Discussion in 'The Howard Stern Show' started by zhukov, Sep 2, 2016.
11 and a half hour cook.
She's resting now under foil. Can't wait to take a look at the inside.
All Labor Day weekend feast!
looks good what seasoning did you use?
texas bbq rub, original recipe. also rubbed a bit of Aleppo.
Anybody ever use a Coke to cook it in?
I'm making pork ribs Sunday night and am already excited
I use birch beer as a base for BBQ sauce.
Coke, brown sugar...
Looks awesome. A few questions
Did you use the crutch? If so foil or butcher paper?
What kind of smoker? (I use the snake method with charcoal)
Please tell me you made burnt ends with the point.
flat turned out nice, point should be good also.
I did not use the crutch on this because it was a whole brisket with a big fat cap. I trimmed it up some but left enough to keep things juicy.

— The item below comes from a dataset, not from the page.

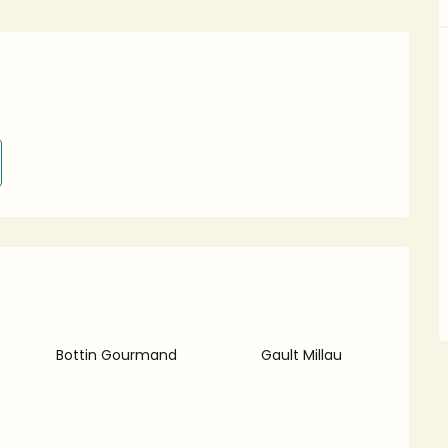
s
Bottin Gourmand
Gault Millau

If I was cooking just a flat, yes I wrap in foil about 2/3rds the way in.
Wood pellet Rec Tec.
I just ate a burnt end. Was good. No pics.
How do you like the pellet? Was thinking of getting one for myself. THh convenience factor combined with pellets burning so clean makes me really want one.
I also rubbed my meat today.
It's a bulletproof way to cook. Temps are rock solid so you don't have to worry about that like with a charcoal grill. Just stick a temp gauge in the meat and wait for it to reach where you want it.
I cooked this to 190. Then a one hour rest.
It's a clean smoke and a little bit milder overall than a charcoal grill. But I like it.